● **Aim of the exercise**:
Extract the part of the post on the war on terror that runs from "Re: How much" to "and killing him?", copying it word for word.
─── Excerpted text ───
Monday, May 2, 2011

Re: How much of the War was Necessary to Catch Osama?

no, it wasn't just about killing ubl
the WOT is about telling the world, especially the muslim world, that
if they attack America it will cost them their lives

next ...

On May 2, 7:58 am, MJ <micha...@america.net> wrote:
> How much of the War was Necessary to Catch Osama?Posted by Anthony Gregory on May 1, 2011
> Americans are cheering the president for the death of bin Laden. Many will undoubtedly say this reveals the necessity and greatness of the war on terrorism. They will say it was all worth it. But what exactly resulted in the death of Osama, and how much of the web of policies known together as the post-9/11 war on terrorism were actually necessary for finding and killing him?
> The president says it was a surgical effort. After painstakingly gathering intelligence, U.S. forces went into Pakistan, largely avoided civilian casualties, and after a fire fight killed the al Qaeda leader.
> But this is close to the type of policy many Americans called for after 9/11. The thing is, they weren't for the most part considered hawks. Rather, they were on the side of the spectrum urging restraint.
> In the autumn of 2001, the loudest voices for war were calling for military engagement and bombing of a list of Muslim countries. Many called for even more draconian and belligerent policies than were adopted by the Bush administration. As for Bush, he sought congressional approval for a rather large intervention in Afghanistan and then later for an even larger one in Iraq.
─── Raw data ───
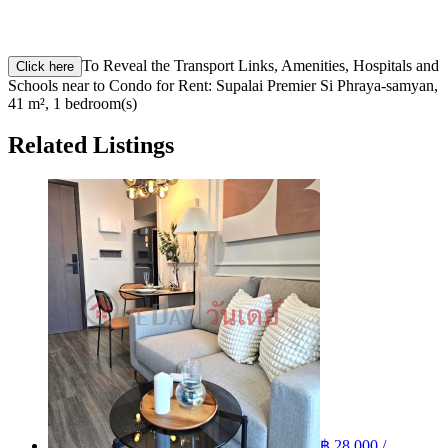
To Reveal the Transport Links, Amenities, Hospitals and
Click here
Schools near to Condo for Rent: Supalai Premier Si Phraya-samyan,
41 m², 1 bedroom(s)
Related Listings
฿ 28,000 /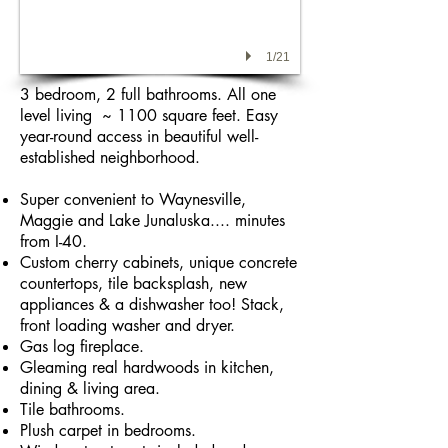
1/21
3 bedroom, 2 full bathrooms. All one
level living ~ 1100 square feet. Easy
year-round access in beautiful well-
established neighborhood.
Super convenient to Waynesville,
Maggie and Lake Junaluska.... minutes
from I-40.
Custom cherry cabinets, unique concrete
countertops, tile backsplash, new
appliances & a dishwasher too! Stack,
front loading washer and dryer.
Gas log fireplace.
Gleaming real hardwoods in kitchen,
dining & living area.
Tile bathrooms.
Plush carpet in bedrooms.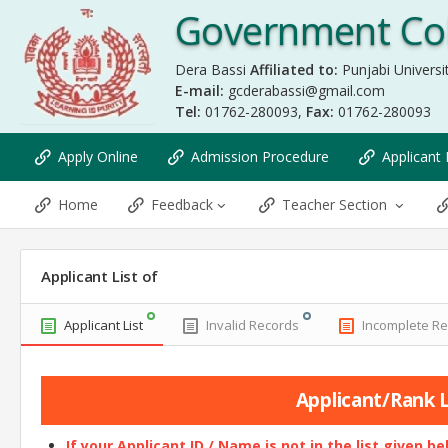
Government Col
Dera Bassi
Affiliated to:
Punjabi Universit
E-mail:
gcderabassi@gmail.com
Tel:
01762-280093,
Fax:
01762-280093
Apply Online
Admission Procedure
Applicant 
Home
Feedback
Teacher Section
Applicant List of
Applicant List
Invalid Records
Incomplete R
Applicant/Rank Li
If your Applicant ID / Name is not in the list given b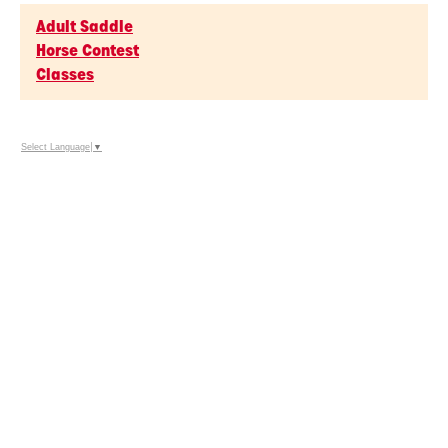
Adult Saddle
Horse Contest
Classes
Select Language
▼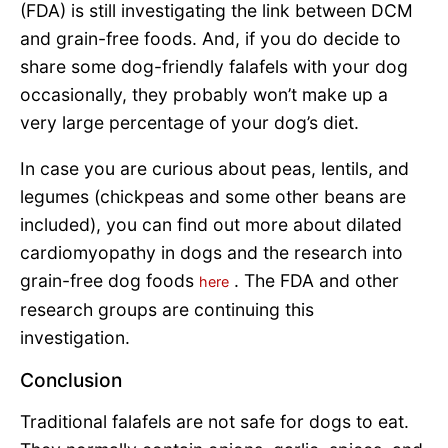
(FDA) is still investigating the link between DCM
and grain-free foods. And, if you do decide to
share some dog-friendly falafels with your dog
occasionally, they probably won’t make up a
very large percentage of your dog’s diet.
In case you are curious about peas, lentils, and
legumes (chickpeas and some other beans are
included), you can find out more about dilated
cardiomyopathy in dogs and the research into
grain-free dog foods
. The FDA and other
here
research groups are continuing this
investigation.
Conclusion
Traditional falafels are not safe for dogs to eat.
───
● **Result of the exercise**:
Re: How much of the War was Necessary to Catch Osama?

no, it wasn't just about killing ubl
the WOT is about telling the world, especially the muslim world, that
if they attack America it will cost them their lives

next ...

On May 2, 7:58 am, MJ <micha...@america.net> wrote:
> How much of the War was Necessary to Catch Osama?Posted by Anthony Gregory on May 1, 2011
> Americans are cheering the president for the death of bin Laden. Many will undoubtedly say this reveals the necessity and greatness of the war on terrorism. They will say it was all worth it. But what exactly resulted in the death of Osama, and how much of the web of policies known together as the post-9/11 war on terrorism were actually necessary for finding and killing him?